Las circunstancias hicieron que el único sadomasoquista que he conocido (sin saber que lo eran, debo de haber conocido a muchos, ya lo sé) fuera el mejor crítico de teatro que he leído jamás. Se llamaba Kenneth Tynan y sus crónicas semanales eran, junto con las que escribía Cyril Connolly, el gran placer de mis domingos londinenses. Tynan tenía una enorme cultura teatral y escribía con ingenio, independencia, humor y un buen gusto infalible. Él mismo escribió -mejor dicho, reunió los textos de- ¡Oh, Calcuta!, uno de los grandes éxitos teatrales de aquella época. Sólo recuerdo de la obra que actores y actrices se pasaban un par de horas en el escenario en pelotas. Una vez cené con Tynan y su conversación era tan chispeante como sus artículos. A su muerte se publicaron sus cartas y por lo menos dos biografías (una de ellas escrita por su viuda, Katharine). Así supimos sus lectores que, desde hacía muchos años, el célebre crítico se reunía, un par de veces por semana, en un cuartito de Knightbridge, con una amiga y cómplice, para practicar esas sesiones de azotes que los dejaban a ambos enronchados y contentos.

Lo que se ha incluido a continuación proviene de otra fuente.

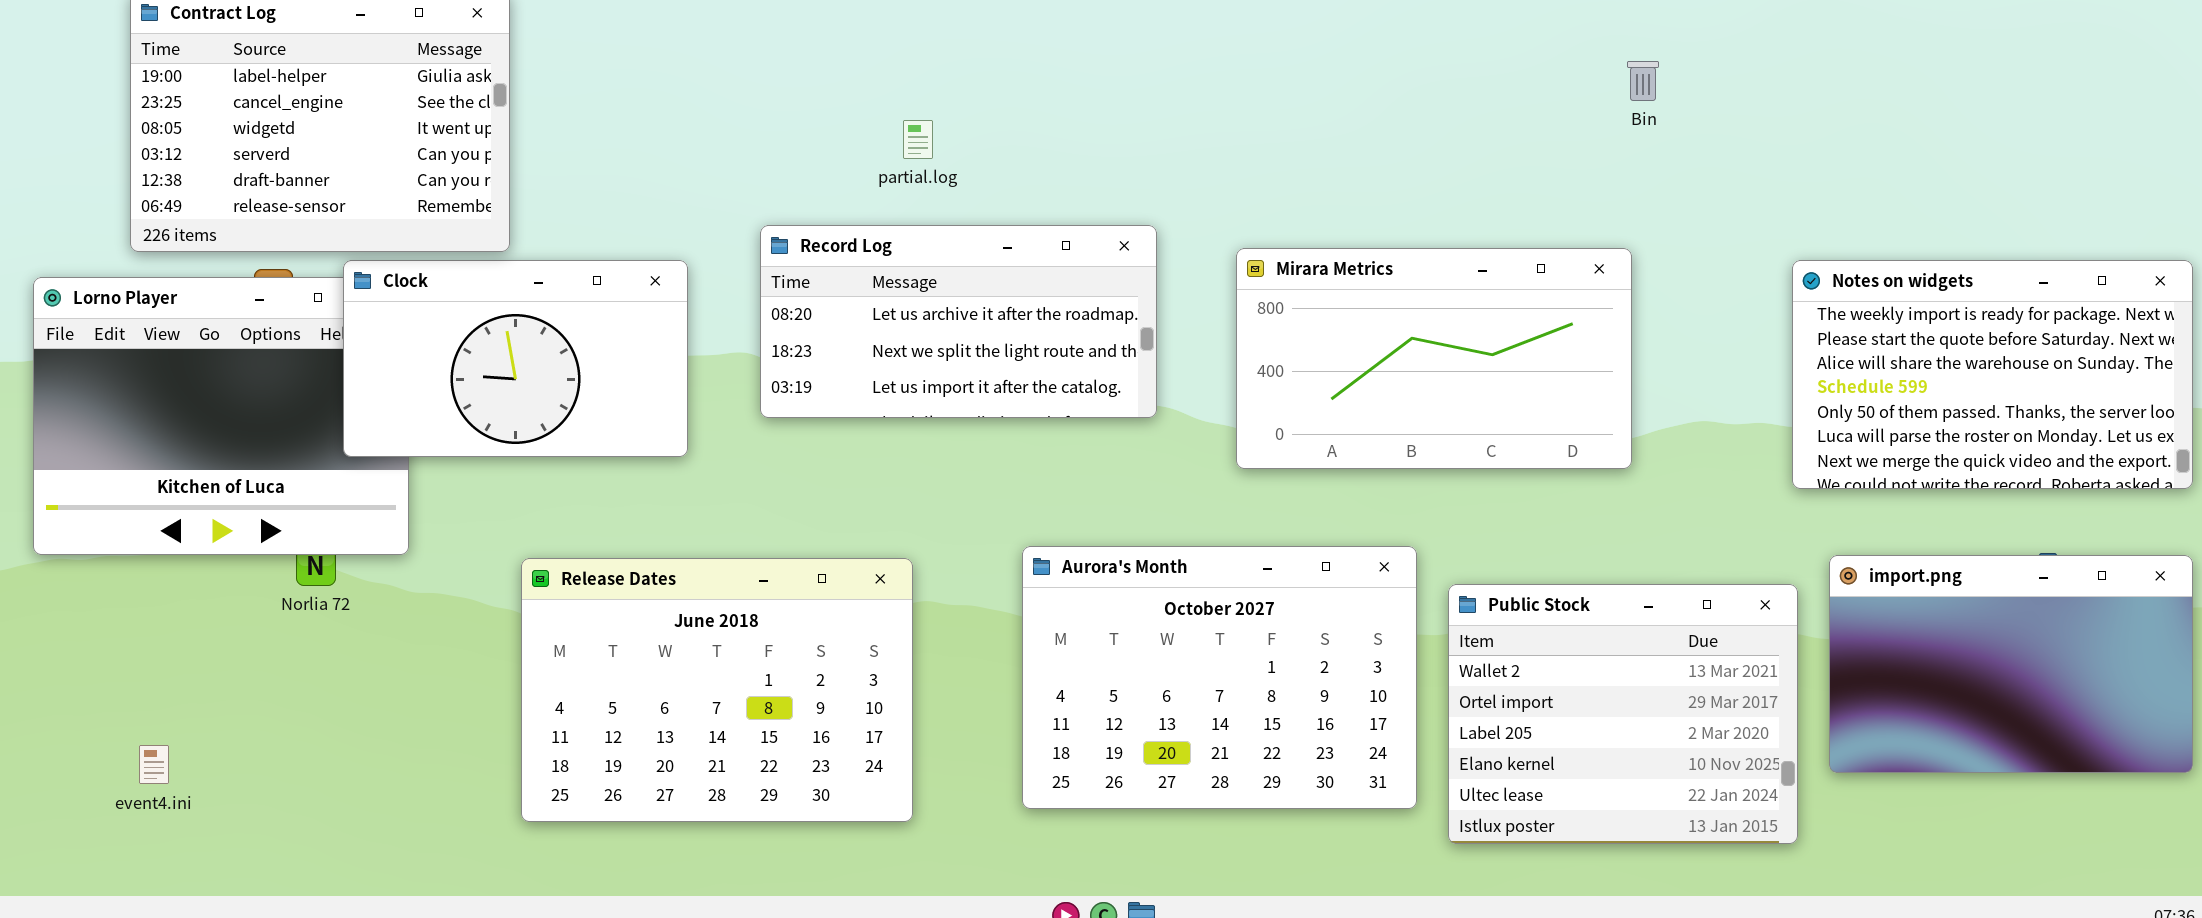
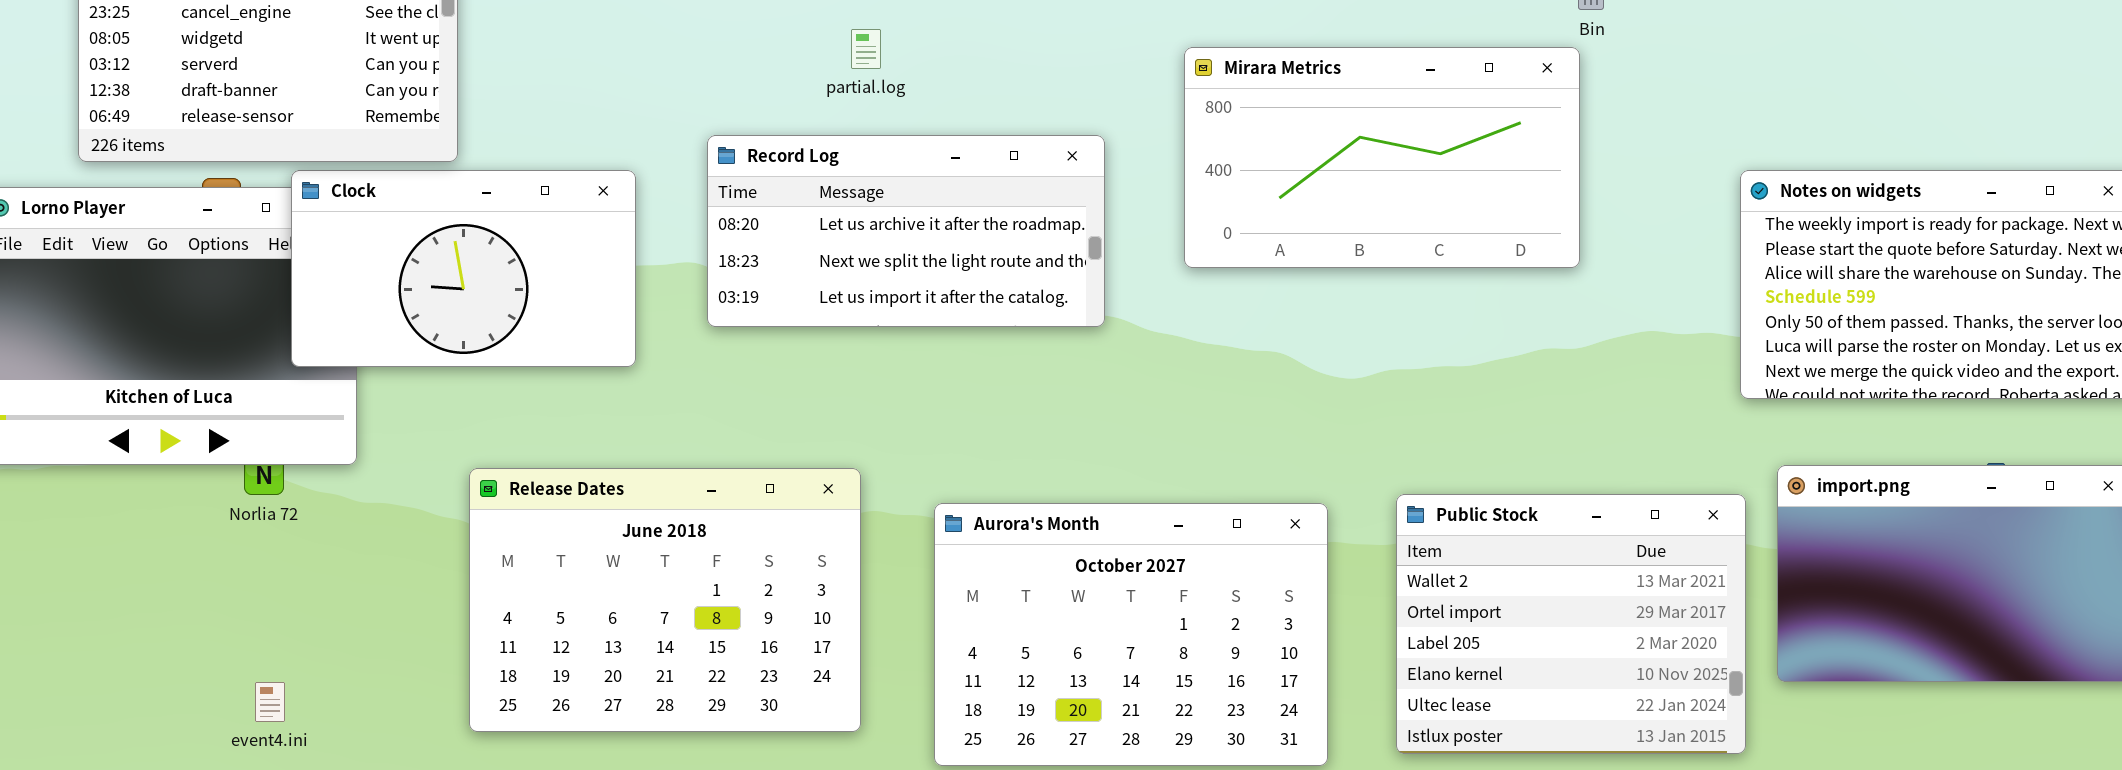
Mirara Metrics: [1236,248,1632,469] -> [1184,47,1580,268], moved
Aurora's Month: [1022,546,1417,809] -> [934,503,1328,766], moved
event4.ini: [139,745,169,784] -> [255,682,285,722], moved

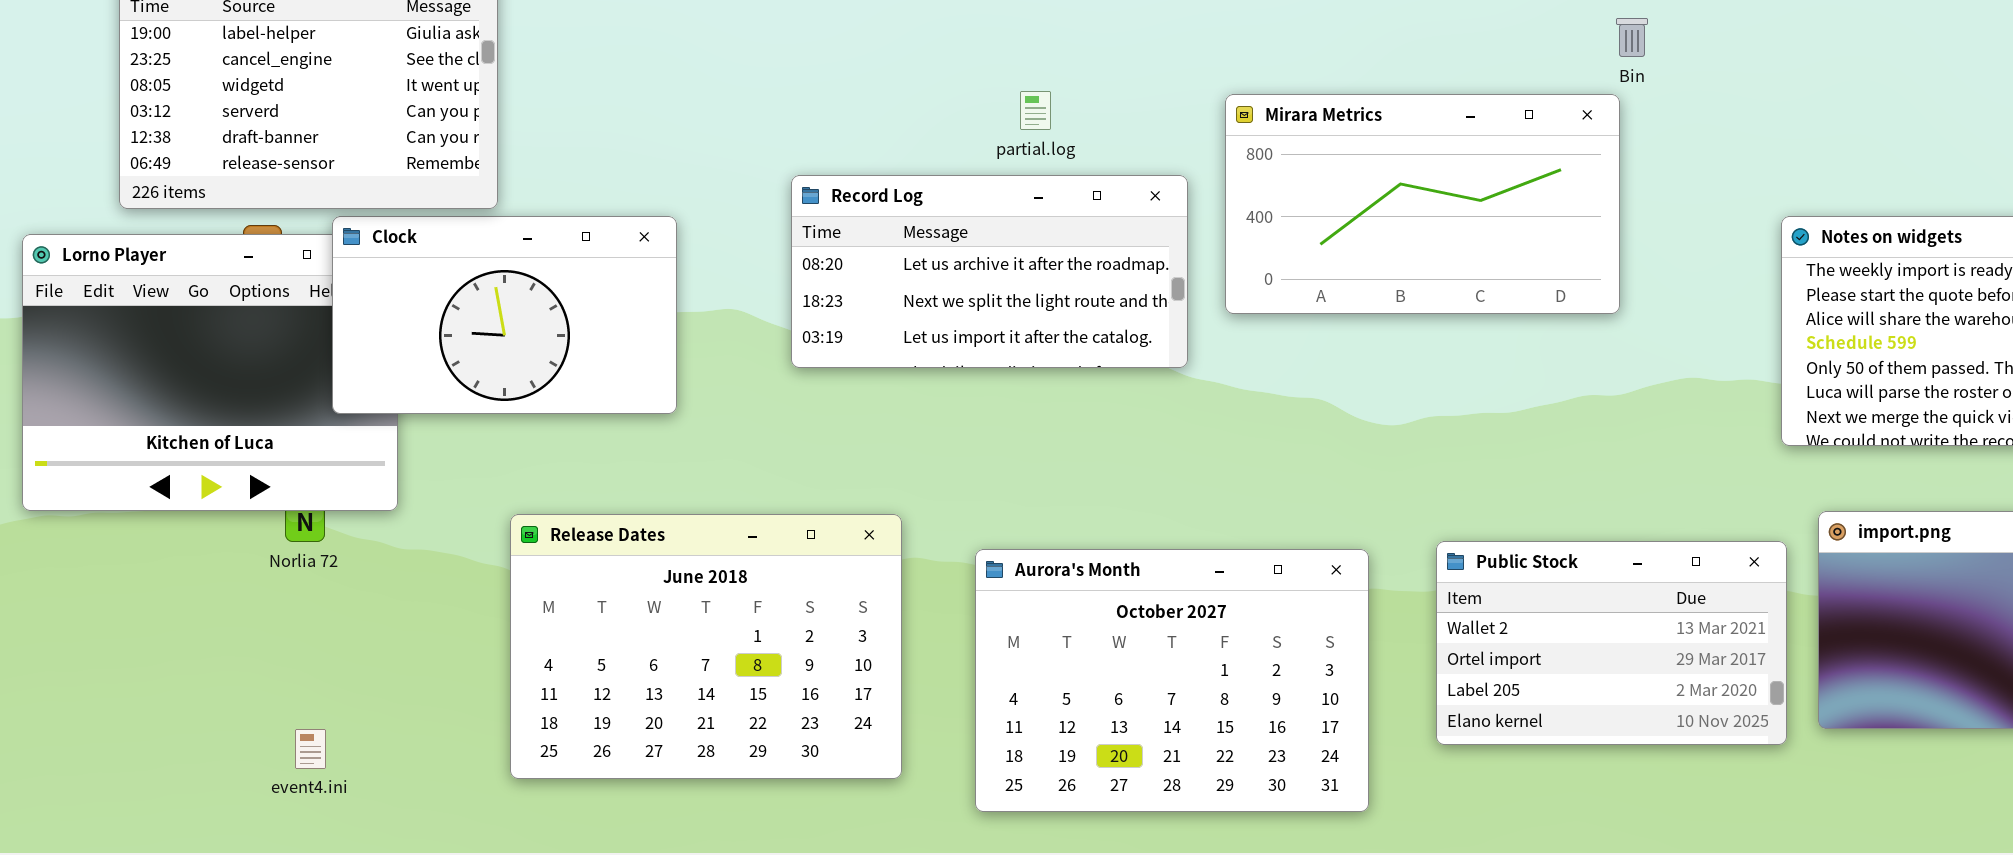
partial.log: [851,29,881,69] -> [1020,91,1051,130], moved
Record Log: [707,135,1105,327] -> [791,175,1188,368], moved
Public Stock: [1396,494,1746,754] -> [1436,541,1787,745], resized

Eran unos tiempos en los que la prensa amarilla no escarbaba en la intimidad de las personas con la tenacidad y la eficiencia con que lo hace en los nuestros. Porque, en la lastimosa astracanada de Max Mosley y las cinco prostitutas, el papel verdaderamente repugnante lo tiene, para mí, The News of the World -al que aquél acusa de haberle montado una emboscada-, con sus farisaicas pretensiones de defensor de la moral pública. Este periódico se ha ganado su inmensa popularidad -es el más leído del Reino Unido- con las sistemáticas raciones de mugre e infamia con que alimenta a unos lectores, a quienes, está demostrado, este género de nutrición les encanta. De modo que aquello del “vicio inglés”, después de todo, podría no ser algo tan prejuicioso y desatinado como yo creía.